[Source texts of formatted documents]
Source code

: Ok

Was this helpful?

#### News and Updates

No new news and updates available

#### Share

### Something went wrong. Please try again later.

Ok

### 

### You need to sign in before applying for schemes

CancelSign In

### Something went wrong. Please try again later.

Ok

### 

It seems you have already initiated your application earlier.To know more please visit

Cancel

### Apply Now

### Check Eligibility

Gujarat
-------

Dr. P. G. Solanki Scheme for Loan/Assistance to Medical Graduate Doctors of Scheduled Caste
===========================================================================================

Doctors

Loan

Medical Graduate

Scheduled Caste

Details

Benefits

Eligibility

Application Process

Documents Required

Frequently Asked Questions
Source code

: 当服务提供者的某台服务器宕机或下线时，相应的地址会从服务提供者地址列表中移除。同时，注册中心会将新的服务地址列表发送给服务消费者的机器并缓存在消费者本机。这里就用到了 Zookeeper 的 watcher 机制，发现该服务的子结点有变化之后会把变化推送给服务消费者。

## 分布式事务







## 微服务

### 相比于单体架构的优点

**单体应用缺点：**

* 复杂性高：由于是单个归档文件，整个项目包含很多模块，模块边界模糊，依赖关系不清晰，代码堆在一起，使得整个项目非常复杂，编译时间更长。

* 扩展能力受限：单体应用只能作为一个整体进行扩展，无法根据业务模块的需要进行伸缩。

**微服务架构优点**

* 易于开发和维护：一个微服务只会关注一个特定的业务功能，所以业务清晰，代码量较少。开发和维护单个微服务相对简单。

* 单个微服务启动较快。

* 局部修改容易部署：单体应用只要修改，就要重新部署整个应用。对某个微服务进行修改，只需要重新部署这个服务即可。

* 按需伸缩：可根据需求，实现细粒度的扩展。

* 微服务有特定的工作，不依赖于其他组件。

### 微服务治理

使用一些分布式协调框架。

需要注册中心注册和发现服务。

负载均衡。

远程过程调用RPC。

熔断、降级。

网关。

■ **WHAT THE TASK REQUIRES**
Only the lines above starting at the one containing "It seems you" and ending at the one containing "Documents Required", both included, are to be returned, exactly as they read.

■ **SOLUTION FOR THIS EXERCISE**
It seems you have already initiated your application earlier.To know more please visit

Cancel

### Apply Now

### Check Eligibility

Gujarat
-------

Dr. P. G. Solanki Scheme for Loan/Assistance to Medical Graduate Doctors of Scheduled Caste
===========================================================================================

Doctors

Loan

Medical Graduate

Scheduled Caste

Details

Benefits

Eligibility

Application Process

Documents Required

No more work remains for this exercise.